Del feels like a relative of Eckhart’s character Chad from In The Company of Men. However, whereas Chad is an evil predator, Del’s just a total jerk off. He’s crass, unfaithful and sports a horrendous mullet, although he does make a valid point about A Reason to Love, “soaps are for people with no lives watching fake lives.”

Needless to say, this is the beginning and end of Del’s wisdom. His latest mistake is supplementing his income by selling drugs, a trade that has life-shortening consequences for double-dealing chumps like Del, whose dodgy deal has brought two hitmen into his living room.

Betty is in the house during Charlie and Wesley’s interrogation, but she is too engrossed in A Reason to Love for the commotion to register. She only peers through the door as Del meets his viciously grisly end, causing her such shock that her psyche retreats into a post-traumatic fugue state.

Suddenly, Betty is a blank slate, convinced that she is a nurse and the former fiancée of Dr. David Ravell. Without telling anyone, she packs her belongings and leaves for Los Angeles in a Buick LaSabre, confident that she can rekindle her engagement to Ravell.

With Betty now AWOL, we’re introduced to Charlie and Wesley, who sleuth through the Midwest on her tail. They’re familiar characters with a typical veteran-rookie dynamic. Yet Freeman and Rock share real chemistry. There is some snap and fluency to their dialogue, which usually consists of toing and froing about Wesley’s impetuousness or Charlie’s crush on Betty. “Nutty as my shit after I eat an almond roca!” exclaims Wesley, exasperated by what he sees as Charlie’s sentimental conjecture.

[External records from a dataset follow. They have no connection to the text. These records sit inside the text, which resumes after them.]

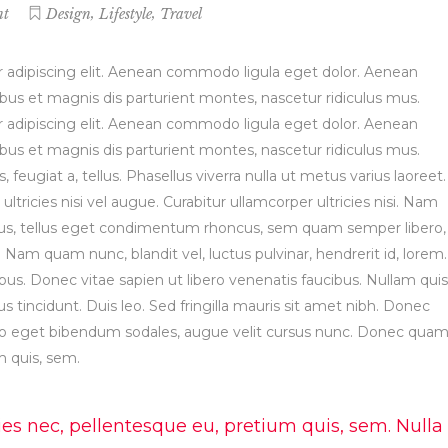
or
,
,
nt
Design
Lifestyle
Travel
dec
vol
 adipiscing elit. Aenean commodo ligula eget dolor. Aenean
s et magnis dis parturient montes, nascetur ridiculus mus.
 adipiscing elit. Aenean commodo ligula eget dolor. Aenean
s et magnis dis parturient montes, nascetur ridiculus mus.
, feugiat a, tellus. Phasellus viverra nulla ut metus varius laoreet.
tricies nisi vel augue. Curabitur ullamcorper ultricies nisi. Nam
us, tellus eget condimentum rhoncus, sem quam semper libero,
Nam quam nunc, blandit vel, luctus pulvinar, hendrerit id, lorem.
s. Donec vitae sapien ut libero venenatis faucibus. Nullam quis
s tincidunt. Duis leo. Sed fringilla mauris sit amet nibh. Donec
leo eget bibendum sodales, augue velit cursus nunc. Donec qua
um quis, sem.
ies nec, pellentesque eu, pretium quis, sem. Nulla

The characters are lifted from triteness by the dialogue’s dark wit and the actor’s skilful performances. Rock puts that shrill, ranting energy of his stand-up routines to good use, while Freeman, of course, does sagacious badass better than just about anyone.

In Los Angeles, Betty’s life unravels in the most improbable ways, but it is unpredictable, entertainingly so, and it is balanced by the character’s bemusement. The earnest romance of Betty’s delusion puts her in many awkward situations as other characters gauge whether she’s joking or if she’s mad. We even get placed in the delusion ourselves, with cloying close-ups and overwrought music that pastiche the soap opera genre. It’s all fun and cringeworthy in equal measure.

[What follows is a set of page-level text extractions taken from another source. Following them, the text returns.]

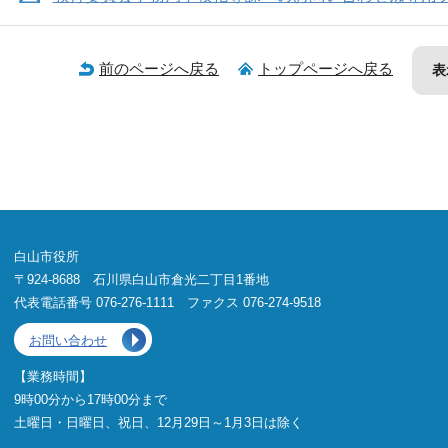
前のページへ戻る
トップページへ戻る
表
白山市役所
〒924-8688 石川県白山市倉光二丁目1番地
代表電話番号 076-276-1111 ファクス 076-274-9518
お問い合わせ
【業務時間】
9時00分から17時00分まで
土曜日・日曜日、祝日、12月29日～1月3日は除く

Through a twist of fate, Betty is introduced to George McCord, the actor of David Ravell, and their encounter turns into an improv session, with a tone that blurs between competition, ridicule and sexual attraction. It’s a well-written scene in a film that’s full of them. Nurse Betty’s deft screenplay manages to tame its exaggerated reality and have you willingly suspending disbelief. This is a reflection of a great script.

How is this crazy story going to end? When is Betty going to be found out? With LaBute at the helm, you’re wary of his female subject receiving the Lars Von Trier treatment, namely in the style of Dancer in the Dark, also released in the year 2000. However, the conclusion of Betty, David, Charlie and Wesley won’t be mentioned here.

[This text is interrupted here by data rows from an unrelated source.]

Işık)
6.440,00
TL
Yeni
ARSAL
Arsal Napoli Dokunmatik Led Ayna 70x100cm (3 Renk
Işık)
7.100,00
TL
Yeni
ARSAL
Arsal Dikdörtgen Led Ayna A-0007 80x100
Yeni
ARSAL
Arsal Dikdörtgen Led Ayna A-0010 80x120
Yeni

For one reason or another, Nurse Betty joined LaBute’s In the Company of Men and Your Friends and Neighbours in being underseen and underappreciated. These films have 53,592 votes between them on IMDb, some 10,000 fewer than The Wicker Man, LaBute’s fascinatingly bad 2006 remake, which requires a whole series of retrospectives to fully understand. Perhaps that was the reason? It certainly can’t have helped. Either way, the premise of Nurse Betty will always be too improbable for some, but for many others, it will be a psychotically weird brew of violence, comedy and pathos.